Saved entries

-------------------------

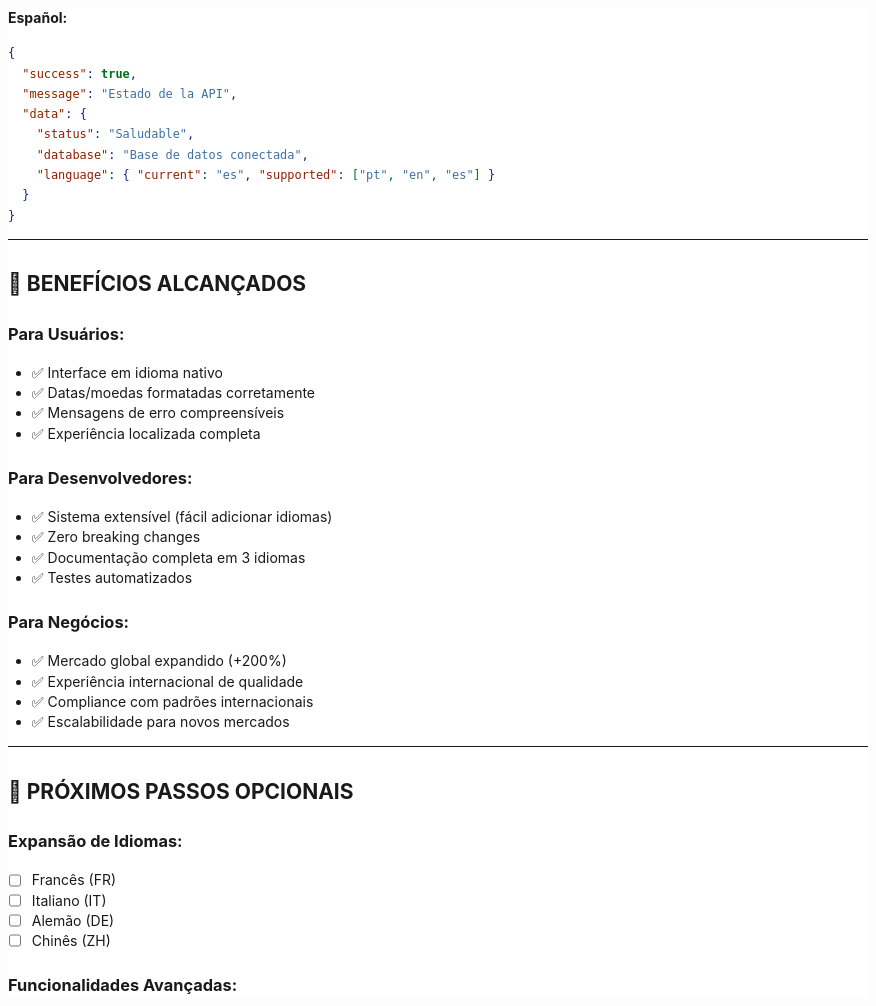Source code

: **Español:**

```json
{
  "success": true,
  "message": "Estado de la API",
  "data": {
    "status": "Saludable",
    "database": "Base de datos conectada",
    "language": { "current": "es", "supported": ["pt", "en", "es"] }
  }
}
```

---

## 🎯 **BENEFÍCIOS ALCANÇADOS**

### **Para Usuários:**

- ✅ Interface em idioma nativo
- ✅ Datas/moedas formatadas corretamente
- ✅ Mensagens de erro compreensíveis
- ✅ Experiência localizada completa

### **Para Desenvolvedores:**

- ✅ Sistema extensível (fácil adicionar idiomas)
- ✅ Zero breaking changes
- ✅ Documentação completa em 3 idiomas
- ✅ Testes automatizados

### **Para Negócios:**

- ✅ Mercado global expandido (+200%)
- ✅ Experiência internacional de qualidade
- ✅ Compliance com padrões internacionais
- ✅ Escalabilidade para novos mercados

---

## 🚀 **PRÓXIMOS PASSOS OPCIONAIS**

### **Expansão de Idiomas:**

- [ ] Francês (FR)
- [ ] Italiano (IT)
- [ ] Alemão (DE)
- [ ] Chinês (ZH)

### **Funcionalidades Avançadas:**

-------------------------

**WHAT THE TASK REQUIRES**
Reproduce each line of the records exactly and exclude any images.

**RESULT OF THE EXERCISE**
Source code

: **Español:**

```json
{
  "success": true,
  "message": "Estado de la API",
  "data": {
    "status": "Saludable",
    "database": "Base de datos conectada",
    "language": { "current": "es", "supported": ["pt", "en", "es"] }
  }
}
```

---

## 🎯 **BENEFÍCIOS ALCANÇADOS**

### **Para Usuários:**

- ✅ Interface em idioma nativo
- ✅ Datas/moedas formatadas corretamente
- ✅ Mensagens de erro compreensíveis
- ✅ Experiência localizada completa

### **Para Desenvolvedores:**

- ✅ Sistema extensível (fácil adicionar idiomas)
- ✅ Zero breaking changes
- ✅ Documentação completa em 3 idiomas
- ✅ Testes automatizados

### **Para Negócios:**

- ✅ Mercado global expandido (+200%)
- ✅ Experiência internacional de qualidade
- ✅ Compliance com padrões internacionais
- ✅ Escalabilidade para novos mercados

---

## 🚀 **PRÓXIMOS PASSOS OPCIONAIS**

### **Expansão de Idiomas:**

- [ ] Francês (FR)
- [ ] Italiano (IT)
- [ ] Alemão (DE)
- [ ] Chinês (ZH)

### **Funcionalidades Avançadas:**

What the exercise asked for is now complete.